§ AUFGABEN:
• A. Schreib aus dem Seitenauszug den Teil von „Erstarrten schlummernde Leidenschaften“ bis einschließlich „körper­lichen Bedürfnissen ringt.“ wortgetreu heraus.
• B. Warum sind die beiden Episoden laut Seitenauszug eine kleine Sternstunde des Theaters? Antworte in ein bis drei Sätzen.

§ SEITENAUSZUG:
↓

Der lettische Theatermacher Alvis Hermanis war bereits mehrnals zu Gast bei den Lessingtagen im Thalia Theater. Zum Ende dieser Spielzeit wird er auch erstmals eine Neuinszenierung abliefern. „Späte Nachbarn“, 2009 uraufgeführt, stammt aus der ruhmreichen Ära von Johan Simons an den Münchner Kammerspielen und ist mit dem dortigen Dramaturgenteam nach Hamburg gekommen. Vom 19. November an ist es im Thalia in der Gaußstraße zu sehen.

Ein Glückfall für das Theater. Wie kein Zweiter hat der jiddische Geschichtenerzähler und Nobelpreisträger Isaac B. Singer die Welt des untergegangenen Milieus der aus Osteuropa nach Amerika gelangten Juden beschrieben. Und so sind die beiden Episoden eine kleine Sternstunde des Theaters. Die große Mimin Barbara Nüsse und der aus langen Schauspielhaus-Jahren unvergessene André Jung begegnen sich hier in zwei Séancen als schräge Paare.

Da ist zum einen der in den 30er-Jahren von der Alten in die Neue Welt, nach Amerika, immigrierte Harry. Jetzt lebt er in Miami Beach, trägt Hawaii-Hemd, ist mit Immobilien zu Geld und doch in seiner neuen Heimat nie angekommen. Drei Ehefrauen und mehrere Kinder sind vor ihm aus der Welt gegangen. Eines Tages steht eine neue, schrill herausgeputzte Nachbarin vor der Tür und weckt in dem innerlich längst

Hermanis lässt die Betrachter in einem langen Intro André Jung zuschauen

Erstarrten schlummernde Leidenschaften wieder auf. Ob es den beiden gelingt, sich auf Dauer auf ein neues Leben einzulassen? Hermanis lässt die Betrachter in einem langen Intro dem wunderbaren André Jung zuschauen, wie er mit Schlaflosigkeit und anderen körper­lichen Bedürfnissen ringt.

Auf anrührende Weise skurril ist auch die zweite Geschichte von Mrs. Kopitzki und Dr. Kalischer, jüdischen Einwanderern in New York. Sie verschafft ihm mit den obskuren Mitteln der Telepathie Begegnungen mit seiner in der Alten Welt zurückgelassenen Geliebten.

↑

§ ZEILEN:
↓

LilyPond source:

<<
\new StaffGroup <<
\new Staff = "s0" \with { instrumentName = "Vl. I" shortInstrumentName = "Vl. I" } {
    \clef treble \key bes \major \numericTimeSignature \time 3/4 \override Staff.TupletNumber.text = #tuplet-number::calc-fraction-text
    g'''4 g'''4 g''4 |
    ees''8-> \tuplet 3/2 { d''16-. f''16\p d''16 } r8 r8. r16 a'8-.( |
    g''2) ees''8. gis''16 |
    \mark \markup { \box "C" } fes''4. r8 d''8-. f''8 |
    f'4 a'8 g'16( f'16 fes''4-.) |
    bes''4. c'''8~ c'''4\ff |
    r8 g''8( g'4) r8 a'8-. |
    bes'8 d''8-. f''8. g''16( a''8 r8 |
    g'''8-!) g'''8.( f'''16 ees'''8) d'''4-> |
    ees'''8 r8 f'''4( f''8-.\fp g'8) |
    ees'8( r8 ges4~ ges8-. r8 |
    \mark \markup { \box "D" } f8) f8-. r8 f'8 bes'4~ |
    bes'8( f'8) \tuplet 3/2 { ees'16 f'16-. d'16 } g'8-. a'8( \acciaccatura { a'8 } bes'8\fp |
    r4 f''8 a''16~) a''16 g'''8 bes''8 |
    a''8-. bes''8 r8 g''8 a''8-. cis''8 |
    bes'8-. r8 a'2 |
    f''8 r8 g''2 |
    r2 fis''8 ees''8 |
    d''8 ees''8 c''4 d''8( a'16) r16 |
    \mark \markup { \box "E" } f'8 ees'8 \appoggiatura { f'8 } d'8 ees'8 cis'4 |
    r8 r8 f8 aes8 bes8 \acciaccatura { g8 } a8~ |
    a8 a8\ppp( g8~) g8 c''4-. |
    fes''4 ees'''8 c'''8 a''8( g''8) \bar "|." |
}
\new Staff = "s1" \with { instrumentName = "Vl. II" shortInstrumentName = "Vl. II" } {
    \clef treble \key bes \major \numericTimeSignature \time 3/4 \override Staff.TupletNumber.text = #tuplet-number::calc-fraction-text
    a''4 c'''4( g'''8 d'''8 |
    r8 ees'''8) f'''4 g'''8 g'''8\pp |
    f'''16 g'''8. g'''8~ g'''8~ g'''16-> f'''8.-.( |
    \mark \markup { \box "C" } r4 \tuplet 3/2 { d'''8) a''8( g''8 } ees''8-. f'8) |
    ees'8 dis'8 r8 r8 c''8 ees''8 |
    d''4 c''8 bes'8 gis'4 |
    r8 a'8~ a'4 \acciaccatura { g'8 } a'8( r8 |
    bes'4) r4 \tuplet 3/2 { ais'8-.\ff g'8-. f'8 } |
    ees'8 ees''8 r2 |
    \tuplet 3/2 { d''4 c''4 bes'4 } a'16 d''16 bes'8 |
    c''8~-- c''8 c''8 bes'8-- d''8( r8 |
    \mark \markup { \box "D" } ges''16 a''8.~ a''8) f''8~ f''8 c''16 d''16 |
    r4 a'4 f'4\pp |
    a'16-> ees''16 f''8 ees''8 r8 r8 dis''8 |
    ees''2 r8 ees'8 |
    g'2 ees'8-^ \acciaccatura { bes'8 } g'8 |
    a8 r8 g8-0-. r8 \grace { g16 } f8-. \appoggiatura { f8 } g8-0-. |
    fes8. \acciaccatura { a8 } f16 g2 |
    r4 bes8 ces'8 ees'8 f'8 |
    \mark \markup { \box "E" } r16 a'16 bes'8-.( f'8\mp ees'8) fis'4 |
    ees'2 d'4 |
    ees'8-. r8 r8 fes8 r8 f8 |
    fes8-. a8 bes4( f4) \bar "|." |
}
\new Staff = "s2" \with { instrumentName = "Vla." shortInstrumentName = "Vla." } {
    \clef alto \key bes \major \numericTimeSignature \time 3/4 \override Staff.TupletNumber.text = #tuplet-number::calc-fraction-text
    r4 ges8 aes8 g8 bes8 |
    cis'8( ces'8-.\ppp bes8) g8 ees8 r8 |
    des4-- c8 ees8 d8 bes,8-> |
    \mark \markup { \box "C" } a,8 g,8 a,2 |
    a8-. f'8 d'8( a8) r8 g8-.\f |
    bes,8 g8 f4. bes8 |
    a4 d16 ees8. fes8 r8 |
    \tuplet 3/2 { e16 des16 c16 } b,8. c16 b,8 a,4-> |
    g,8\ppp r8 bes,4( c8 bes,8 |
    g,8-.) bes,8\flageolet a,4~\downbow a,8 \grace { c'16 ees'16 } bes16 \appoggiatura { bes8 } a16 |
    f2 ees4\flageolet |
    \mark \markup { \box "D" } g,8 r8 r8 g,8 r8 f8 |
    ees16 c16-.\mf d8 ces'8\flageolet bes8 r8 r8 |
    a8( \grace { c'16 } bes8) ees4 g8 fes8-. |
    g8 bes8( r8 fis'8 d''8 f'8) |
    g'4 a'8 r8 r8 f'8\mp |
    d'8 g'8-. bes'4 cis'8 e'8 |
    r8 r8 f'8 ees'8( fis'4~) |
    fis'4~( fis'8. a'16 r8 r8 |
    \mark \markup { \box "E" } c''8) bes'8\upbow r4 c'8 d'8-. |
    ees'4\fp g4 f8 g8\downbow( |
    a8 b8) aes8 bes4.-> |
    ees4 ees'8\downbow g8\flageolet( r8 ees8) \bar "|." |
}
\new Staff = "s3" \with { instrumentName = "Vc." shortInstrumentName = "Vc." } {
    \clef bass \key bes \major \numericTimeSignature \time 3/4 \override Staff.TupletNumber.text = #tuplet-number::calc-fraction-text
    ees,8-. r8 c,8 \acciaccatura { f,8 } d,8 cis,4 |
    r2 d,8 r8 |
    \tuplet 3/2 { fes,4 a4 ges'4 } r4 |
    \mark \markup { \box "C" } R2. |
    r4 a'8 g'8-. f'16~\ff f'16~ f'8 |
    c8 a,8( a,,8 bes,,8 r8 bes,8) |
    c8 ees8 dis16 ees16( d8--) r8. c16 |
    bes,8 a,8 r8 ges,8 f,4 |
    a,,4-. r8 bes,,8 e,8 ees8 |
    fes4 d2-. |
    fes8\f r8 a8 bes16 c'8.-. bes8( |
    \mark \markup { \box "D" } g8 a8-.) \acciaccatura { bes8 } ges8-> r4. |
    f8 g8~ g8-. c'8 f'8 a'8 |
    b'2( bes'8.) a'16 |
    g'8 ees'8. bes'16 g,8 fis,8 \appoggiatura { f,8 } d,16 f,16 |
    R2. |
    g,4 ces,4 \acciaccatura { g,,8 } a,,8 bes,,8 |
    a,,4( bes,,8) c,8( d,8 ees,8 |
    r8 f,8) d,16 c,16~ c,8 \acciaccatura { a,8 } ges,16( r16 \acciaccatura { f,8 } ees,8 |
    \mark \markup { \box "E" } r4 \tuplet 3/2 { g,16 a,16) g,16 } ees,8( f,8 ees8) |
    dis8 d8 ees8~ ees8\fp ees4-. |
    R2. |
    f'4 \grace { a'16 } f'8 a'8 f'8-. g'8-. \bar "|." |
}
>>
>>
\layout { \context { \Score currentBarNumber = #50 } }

↑
↓

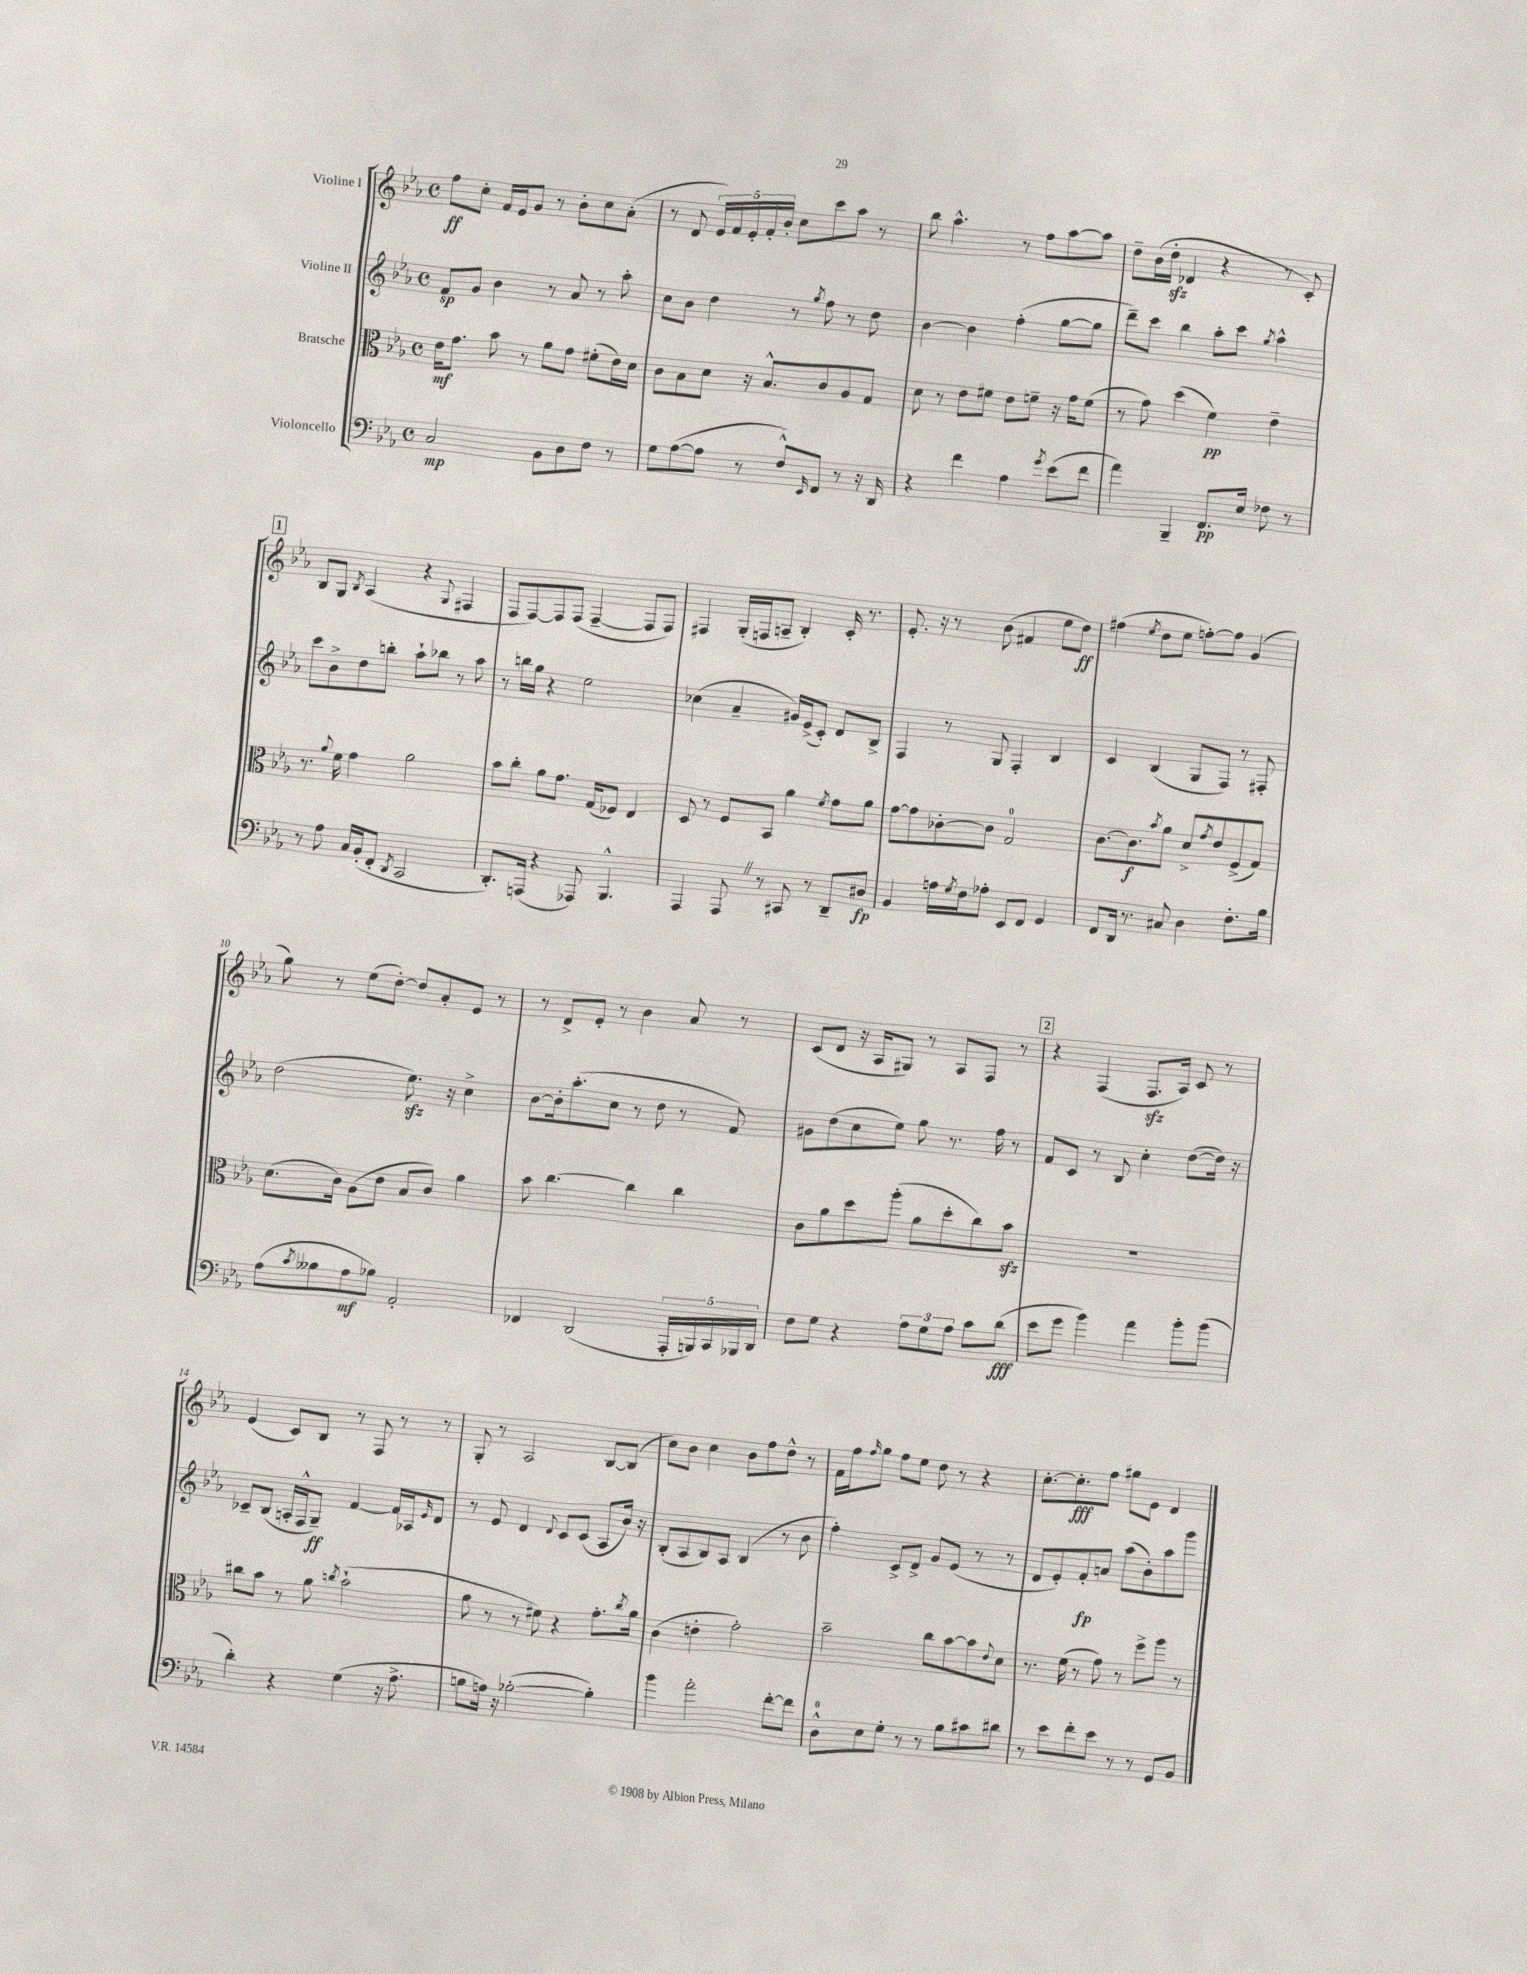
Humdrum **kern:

↑

§ LÖSUNGEN:
• A.
Erstarrten schlummernde Leidenschaften wieder auf. Ob es den beiden gelingt, sich auf Dauer auf ein neues Leben einzulassen? Hermanis lässt die Betrachter in einem langen Intro dem wunderbaren André Jung zuschauen, wie er mit Schlaflosigkeit und anderen körper­lichen Bedürfnissen ringt.

• B. Der Nobelpreisträger Isaac B. Singer hat wie kein Zweiter die untergegangene Welt der Juden beschrieben, die aus Osteuropa nach Amerika gekommen sind. Deshalb nennt der Seitenauszug die beiden Episoden eine kleine Sternstunde des Theaters.